What is expected —
Omit the pictures. Transcribe exactly the lines below, from the one with "187 341 9805" up to and including the last.

---- Data listing

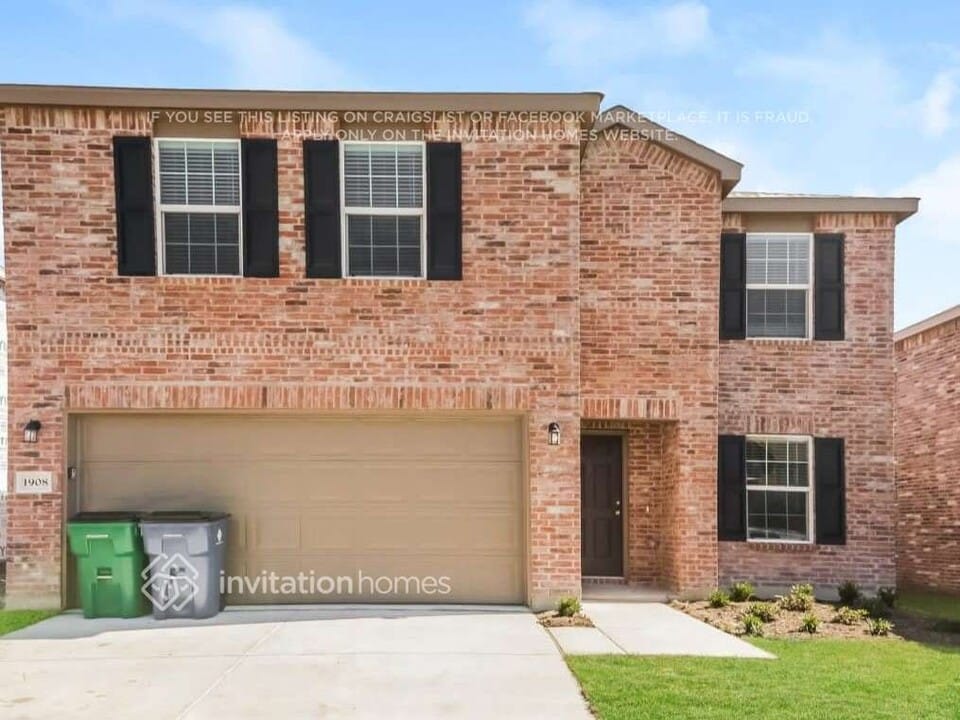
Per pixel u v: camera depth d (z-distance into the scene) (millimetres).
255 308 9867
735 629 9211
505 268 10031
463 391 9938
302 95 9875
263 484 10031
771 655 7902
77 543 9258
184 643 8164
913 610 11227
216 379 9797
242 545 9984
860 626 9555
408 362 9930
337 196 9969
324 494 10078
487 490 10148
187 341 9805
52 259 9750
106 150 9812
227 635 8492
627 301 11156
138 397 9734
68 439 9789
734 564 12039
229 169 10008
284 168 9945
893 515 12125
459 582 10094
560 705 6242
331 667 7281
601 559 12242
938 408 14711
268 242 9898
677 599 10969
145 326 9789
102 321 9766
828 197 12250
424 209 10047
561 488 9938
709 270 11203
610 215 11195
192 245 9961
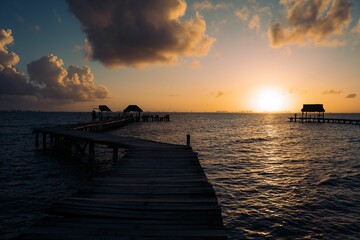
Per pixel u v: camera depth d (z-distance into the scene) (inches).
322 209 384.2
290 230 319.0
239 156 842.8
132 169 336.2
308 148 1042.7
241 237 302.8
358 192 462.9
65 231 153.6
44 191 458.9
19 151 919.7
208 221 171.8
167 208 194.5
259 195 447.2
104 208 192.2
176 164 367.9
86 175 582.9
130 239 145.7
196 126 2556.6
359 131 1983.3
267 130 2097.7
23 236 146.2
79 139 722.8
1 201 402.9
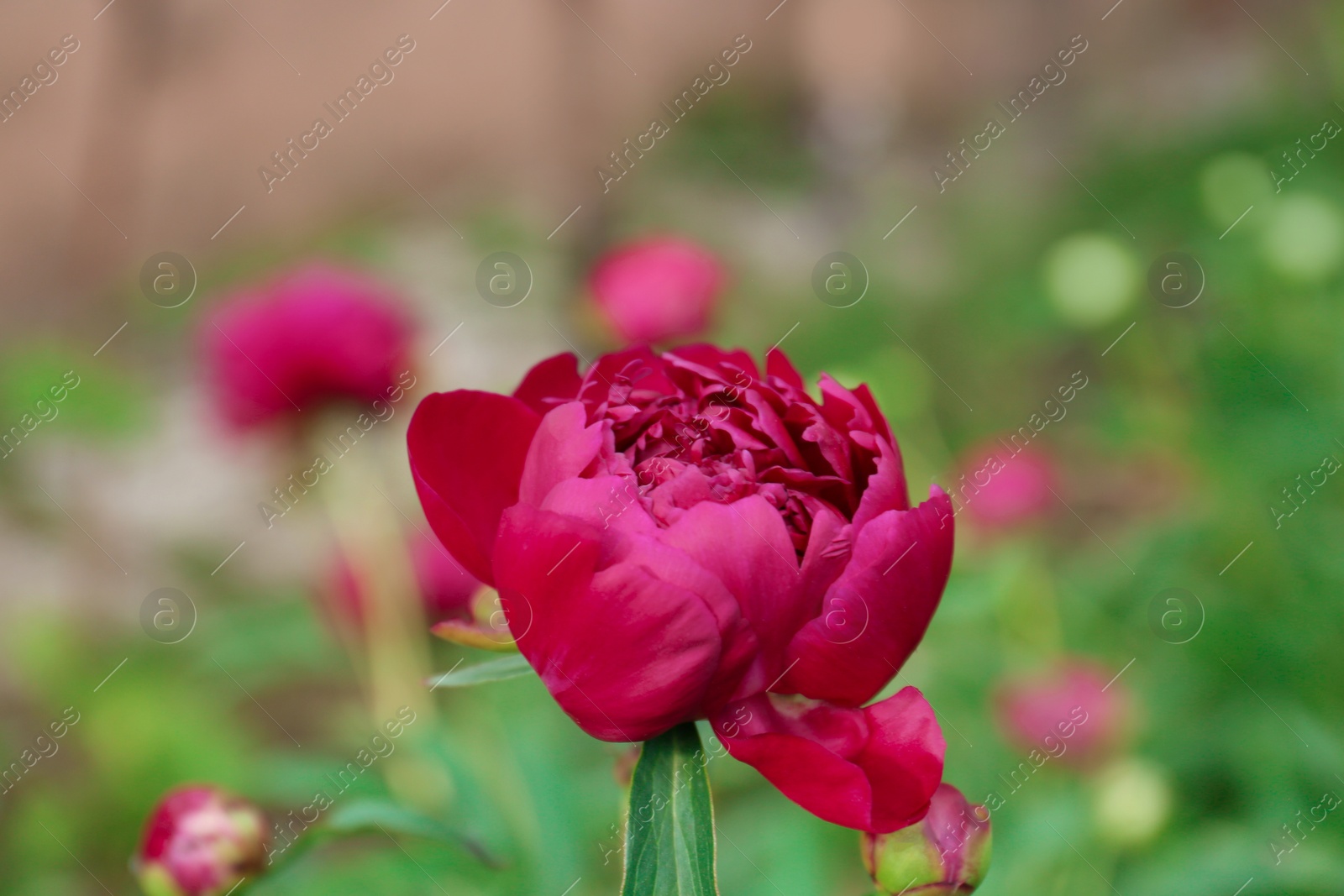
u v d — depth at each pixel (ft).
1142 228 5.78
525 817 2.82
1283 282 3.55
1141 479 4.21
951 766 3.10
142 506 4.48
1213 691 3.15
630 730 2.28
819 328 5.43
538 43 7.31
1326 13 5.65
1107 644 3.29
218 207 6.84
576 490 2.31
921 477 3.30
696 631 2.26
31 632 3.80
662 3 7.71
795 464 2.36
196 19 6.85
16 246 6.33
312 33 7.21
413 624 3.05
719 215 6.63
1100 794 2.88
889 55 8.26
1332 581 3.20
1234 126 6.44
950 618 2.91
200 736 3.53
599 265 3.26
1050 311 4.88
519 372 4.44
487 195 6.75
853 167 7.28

--------

Answer for this exercise —
187 341 9805
52 259 9750
106 150 9812
227 635 8492
627 301 11156
138 397 9734
68 439 9789
734 564 12039
229 169 10008
284 168 9945
893 515 12125
459 582 10094
560 705 6242
331 667 7281
601 559 12242
938 408 14711
268 242 9898
677 599 10969
145 326 9789
102 321 9766
828 197 12250
424 209 10047
561 488 9938
709 270 11203
610 215 11195
192 245 9961
Per pixel u v: camera depth d (z-distance into the scene) (inches).
322 209 384.2
290 230 319.0
239 156 842.8
132 169 336.2
308 148 1042.7
241 237 302.8
358 192 462.9
65 231 153.6
44 191 458.9
19 151 919.7
208 221 171.8
167 208 194.5
259 195 447.2
104 208 192.2
176 164 367.9
86 175 582.9
130 239 145.7
196 126 2556.6
359 131 1983.3
267 130 2097.7
23 236 146.2
79 139 722.8
1 201 402.9
u v d — depth at each pixel (ft).
1142 228 5.78
525 817 2.82
1283 282 3.55
1141 479 4.21
951 766 3.10
142 506 4.48
1213 691 3.15
630 730 2.28
819 328 5.43
538 43 7.31
1326 13 5.65
1107 644 3.29
218 207 6.84
576 490 2.31
921 477 3.30
696 631 2.26
31 632 3.80
662 3 7.71
795 464 2.36
196 19 6.85
16 246 6.33
312 33 7.21
413 624 3.05
719 215 6.63
1100 794 2.88
889 55 8.26
1332 581 3.20
1234 126 6.44
950 618 2.91
200 736 3.53
599 265 3.26
1050 311 4.88
519 372 4.44
487 195 6.75
853 167 7.28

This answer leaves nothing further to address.